On notera également qu’alors que les vignes de deuxième catégorie devaient être fixées entre 5 hls/ha et 8 hls/ha dans le précédent arrêté, le maxima de 8 hls/ha a été ramené à 7 hls.

Par ailleurs et pour les vins liquoreux, la catégorie exceptionnelle qui permettait de multiplier par deux les minima et maxima des vignes produisant des crus classés ou « de notoriété reconnue » n’est plus aujourd’hui réservée qu’aux seuls crus classés.

B – La suppression du prix fixé en fonction de la structure parcellaire.

L’ancien arrêté préfectoral prévoyait que le prix du fermage devait être minoré en fonction de la distance des parcelles louées par rapport au centre d’exploitation du fermier.

Ainsi les parcelles situées à plus de 2 kilomètres devaient voir leur fermage minoré de 2 %, de 4 % jusqu’à 8 kilomètres et de 6 % au-delà.

Cette minoration n’a pas été reprise par le nouvel arrêté et les minima et maxima trouveront donc à s’appliquer.

A noter enfin que le prix de conversion de l’hectolitre de vin de l’AOC CANON-FRONSAC, à l’instar de ce qui existait déjà pour les AOC GRAVES et PESSAC-LEOGNAN, ne sera plus fixé sur les cotations moyennes pondérée déterminée par le CIVB mais en appliquant un coefficient correcteur de 1,3 du prix de l’AOC FRONSAC.

C – Les conséquences de la modification des barèmes

Les nouveaux barèmes sont applicables à compter du 1er jour du mois suivant la publication de l’arrêté préfectoral au Recueil des Actes administratifs de la Gironde.

Ainsi tous les baux conclus ou qui se renouvellent à compter de cette date sont soumis à ces nouveaux barèmes.
::::
Problèmes à résoudre:
A - Relevez toutes les AOC nommées dans le texte sur les barèmes du fermage viticole.
B - D'après le texte sur les barèmes du fermage viticole, quel coefficient correcteur s'applique désormais au prix de l'AOC FRONSAC pour fixer le prix de conversion de l'hectolitre de CANON-FRONSAC ?
C - Imprimez à l'identique le passage du texte sur les barèmes du fermage viticole qui commence par « A noter enfin » et se termine par « de la Gironde. ».
::::
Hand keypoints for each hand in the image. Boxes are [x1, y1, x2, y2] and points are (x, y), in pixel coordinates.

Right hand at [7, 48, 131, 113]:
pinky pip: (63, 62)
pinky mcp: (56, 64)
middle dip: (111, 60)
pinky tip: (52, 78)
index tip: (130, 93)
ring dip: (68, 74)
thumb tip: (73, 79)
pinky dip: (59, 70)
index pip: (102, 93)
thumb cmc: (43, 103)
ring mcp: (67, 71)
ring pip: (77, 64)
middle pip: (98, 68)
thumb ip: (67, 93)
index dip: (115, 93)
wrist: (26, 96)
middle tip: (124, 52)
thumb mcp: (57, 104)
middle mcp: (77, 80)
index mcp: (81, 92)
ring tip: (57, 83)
::::
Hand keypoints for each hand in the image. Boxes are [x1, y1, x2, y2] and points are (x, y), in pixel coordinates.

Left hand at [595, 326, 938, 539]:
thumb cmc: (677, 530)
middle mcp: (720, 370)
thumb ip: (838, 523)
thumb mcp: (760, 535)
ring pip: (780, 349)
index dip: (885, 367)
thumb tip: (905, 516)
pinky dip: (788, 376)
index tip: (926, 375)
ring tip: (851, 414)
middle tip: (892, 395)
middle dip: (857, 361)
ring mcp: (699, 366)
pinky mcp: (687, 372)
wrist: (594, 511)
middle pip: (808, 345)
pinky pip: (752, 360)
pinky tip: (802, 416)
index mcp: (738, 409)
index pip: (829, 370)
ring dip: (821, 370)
::::
Solutions des exercices:
A - CANON-FRONSAC, GRAVES, PESSAC-LEOGNAN, FRONSAC

B - Un coefficient correcteur de 1,3.

C -
A noter enfin que le prix de conversion de l’hectolitre de vin de l’AOC CANON-FRONSAC, à l’instar de ce qui existait déjà pour les AOC GRAVES et PESSAC-LEOGNAN, ne sera plus fixé sur les cotations moyennes pondérée déterminée par le CIVB mais en appliquant un coefficient correcteur de 1,3 du prix de l’AOC FRONSAC.

C – Les conséquences de la modification des barèmes

Les nouveaux barèmes sont applicables à compter du 1er jour du mois suivant la publication de l’arrêté préfectoral au Recueil des Actes administratifs de la Gironde.